• [EXTRACTED TEXT]:
————

Debugmode Wink was a great tool for self directed lightly interactive
presentations but it is getting long in the tooth, having trouble with large
resolution screens, and it doesn't seem to have a replacement waiting in the
wings.

These days I try to record when someone is showing something on zoom but the
other parties shoot me down without giving a reason.

The biggest challenge I've had is to get the other members of your team to
actually accept the need for documentation (heh all code should be self
documenting aka we should never write anything down, you are acting out to
write things down) and let you create, let alone use what you created or the
stretch goal of creating their own documents.

The number of excuses I've head re: we're getting rid of this system in 3-8
months, why document it for new people would be enough to make me a rich man.

I have not been able to convince my manager of the need for it so I content
myself to document things as I can fit it between tasks.

------
cborenstein
It sounds like you and your team are taking a great approach to knowledge
sharing. Thanks for sharing! The promotion requirements from the top
communicate that knowledge sharing matters. And the way your team shares
knowledge focuses on creating content people want. It's not just documenting
because you "should."

This is totally in-line with what I've learned about effective knowledge
sharing. People tend to ad-hoc share knowledge as needed instead of thoroughly
maintaining a wiki. This isn't bad. With ad-hoc sharing, like with your Loom
video, you have a clear recipient in mind. Your effort is valuable.

(I'm building an app to help you keep your private notes better organized so
this ad-hoc sharing is easier. In bytebase.io you write your notes like you're
texting. "Texting" lets you be fast and messy. It also adds modularity to your
notes. Modular notes are easier to organize).

------
testcase_delta
Nice write-up. I second the endorsement of Loom. It's so much easier to record
your screen and talk then to type out an email and take screenshots.

————

• [MATERIAL SHOWN]:
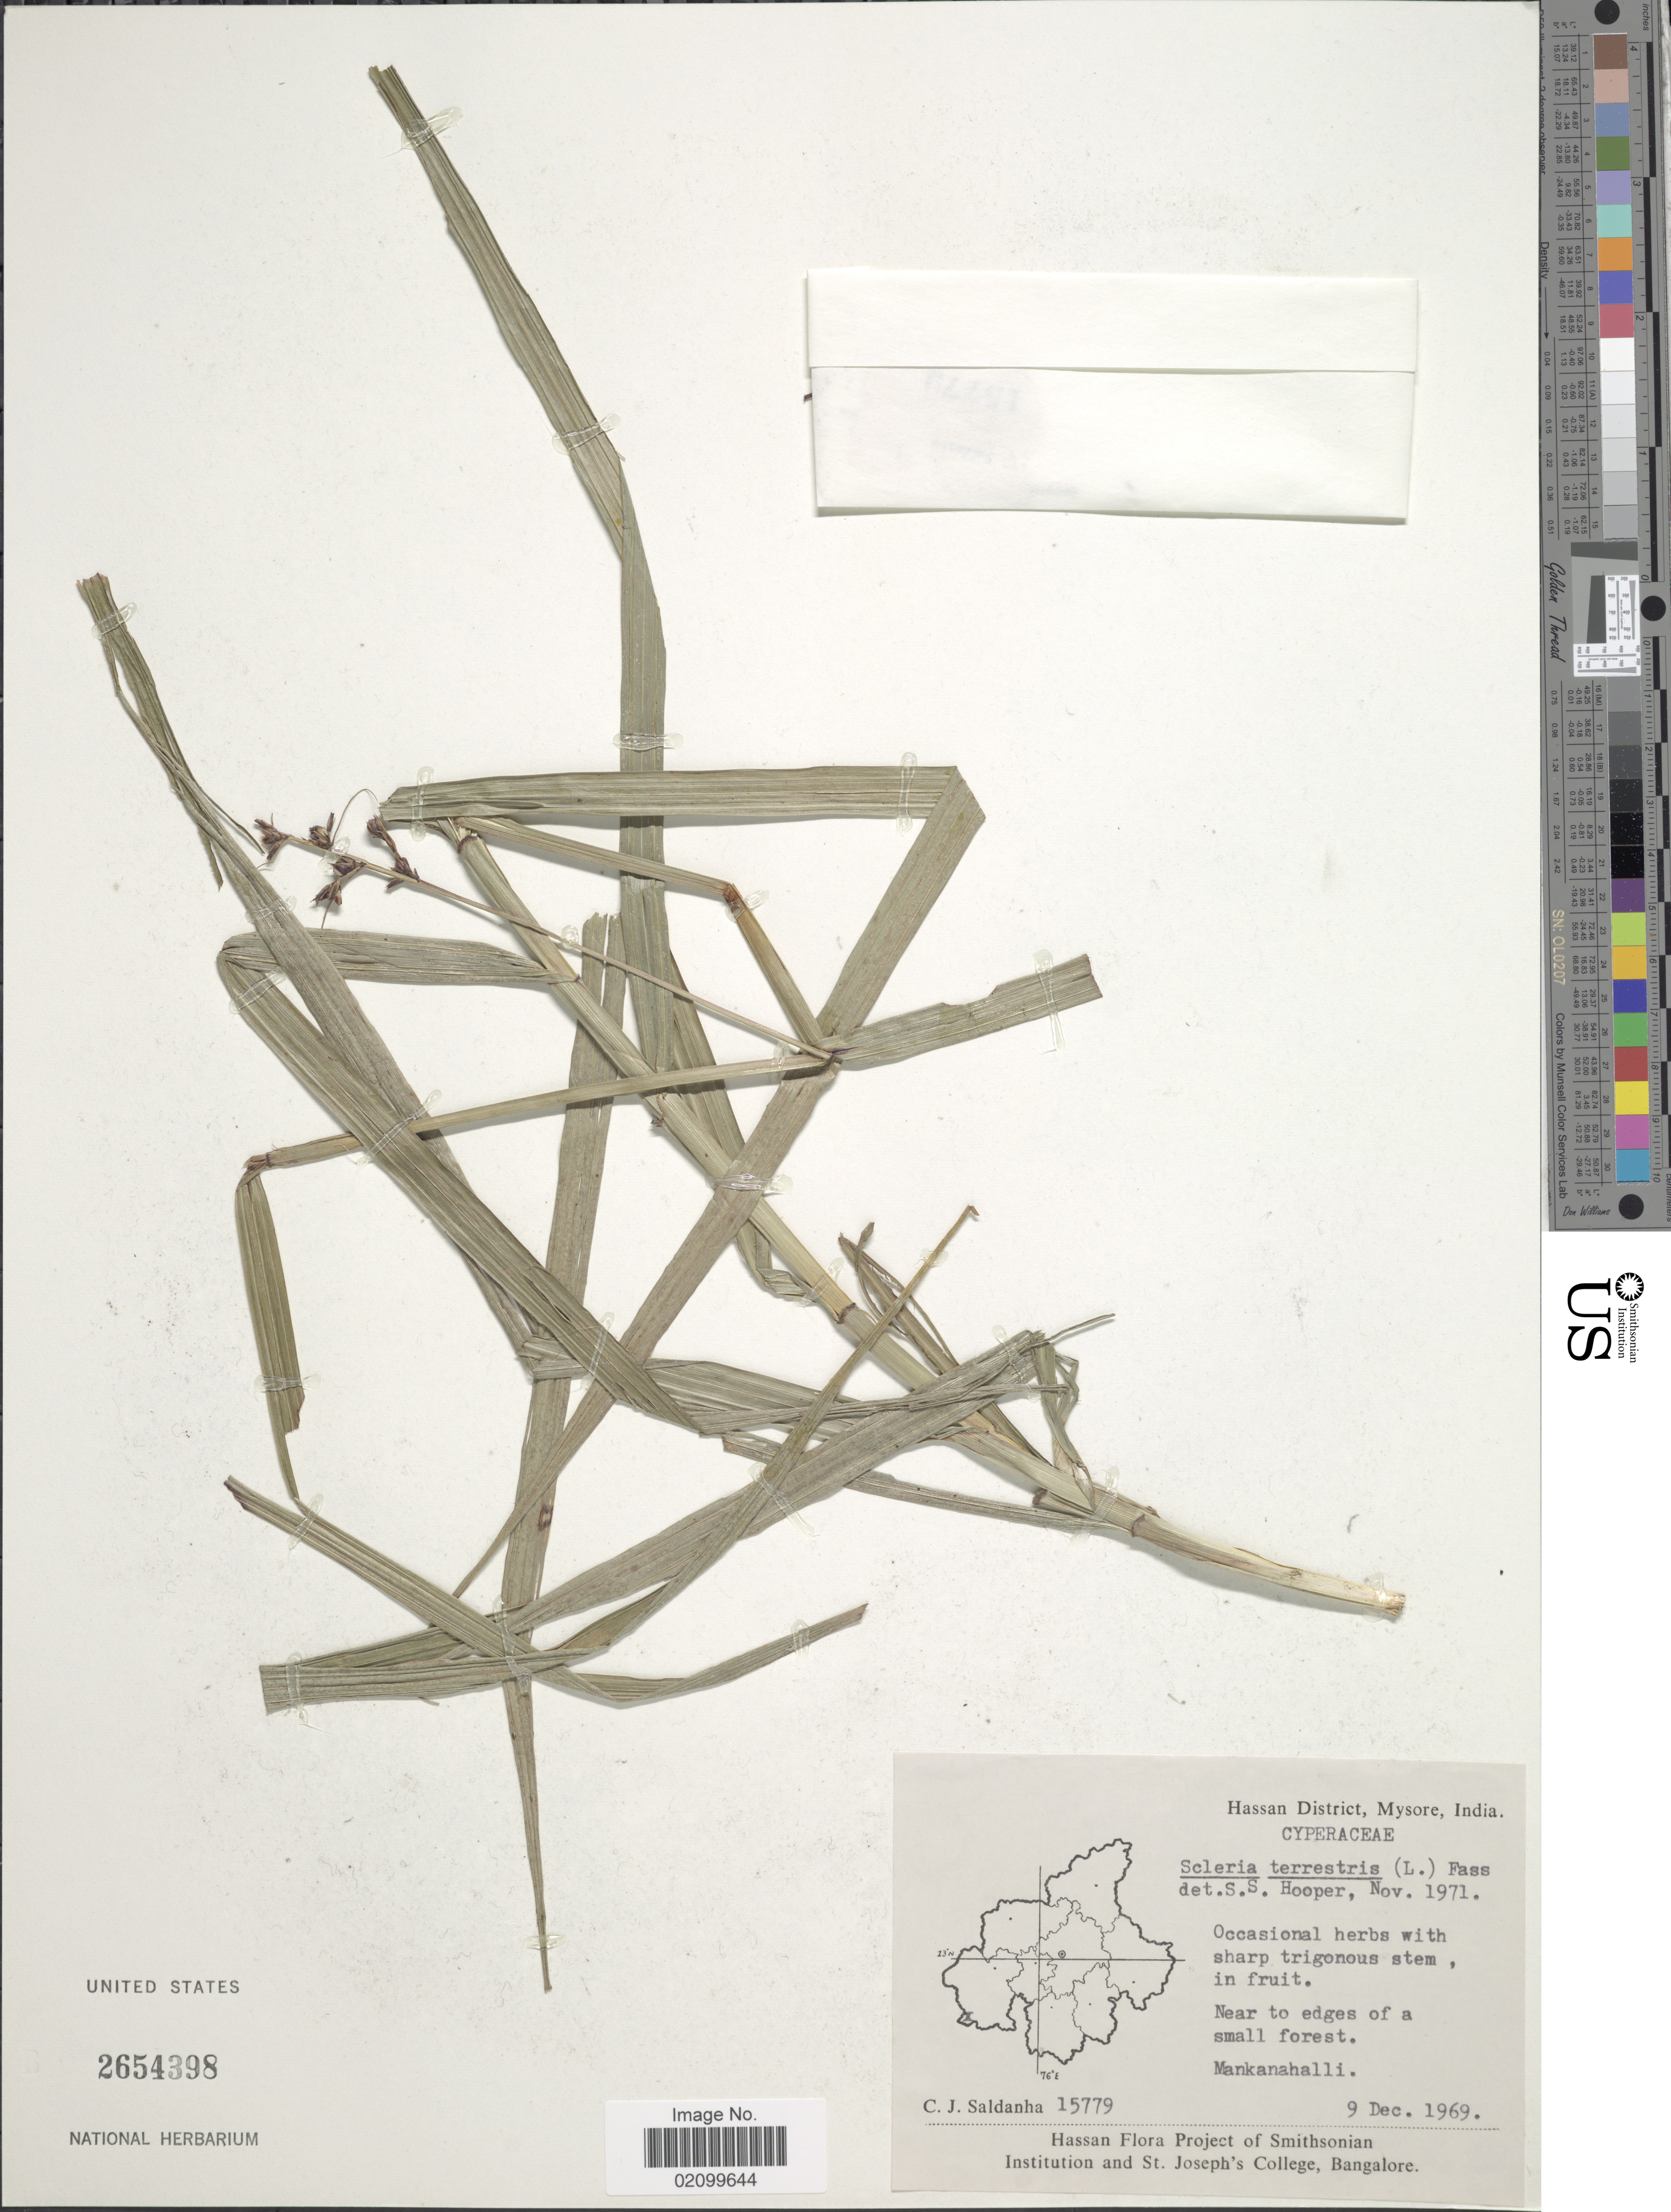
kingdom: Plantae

————

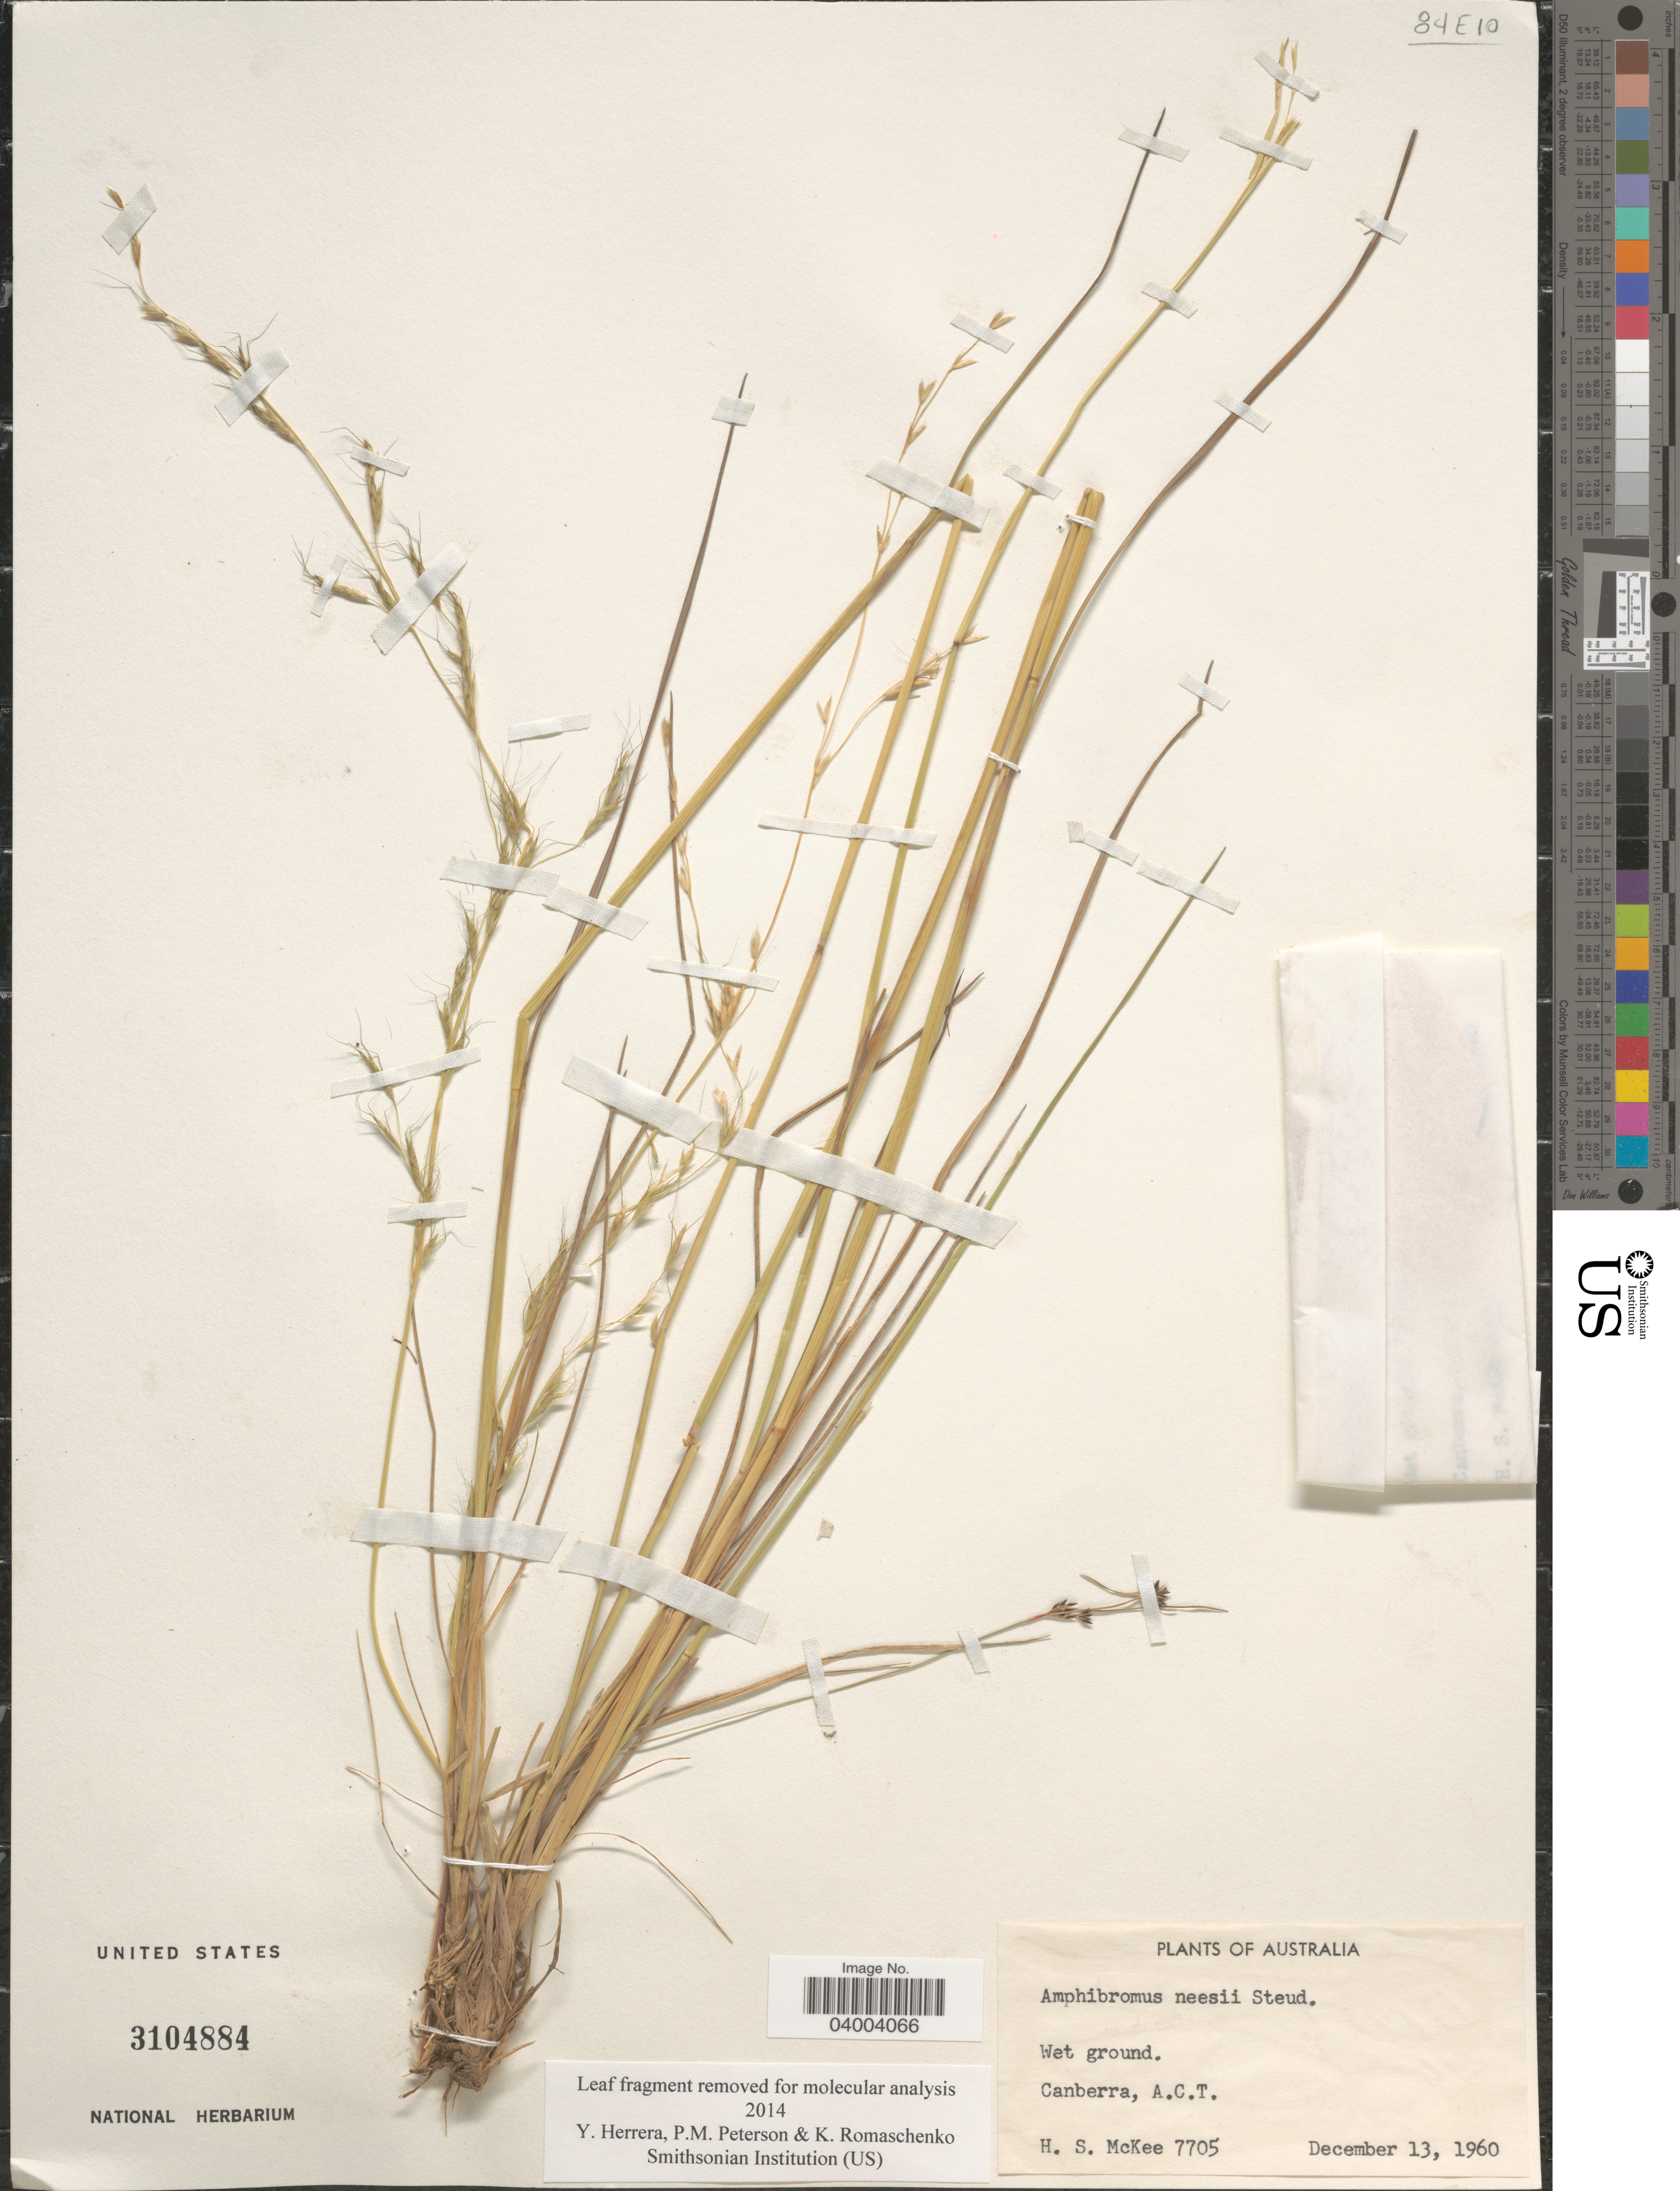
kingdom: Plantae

————

• [REQUIRED TASKS]:
1/ Answer these from the forum thread:
(a) Besides being old, what does the first poster say Debugmode Wink is having trouble with?
(b) Which tool does testcase_delta endorse?
(c) According to cborenstein, how do you write your notes in bytebase.io?
2/ Reproduce everything in the forum thread from "(I'm building an" down to "and take screenshots.".

• [ANSWERS BY TASK]:
1/
(a) Large resolution screens.
(b) Loom.
(c) Like you're texting.

2/
(I'm building an app to help you keep your private notes better organized so
this ad-hoc sharing is easier. In bytebase.io you write your notes like you're
texting. "Texting" lets you be fast and messy. It also adds modularity to your
notes. Modular notes are easier to organize).

------
testcase_delta
Nice write-up. I second the endorsement of Loom. It's so much easier to record
your screen and talk then to type out an email and take screenshots.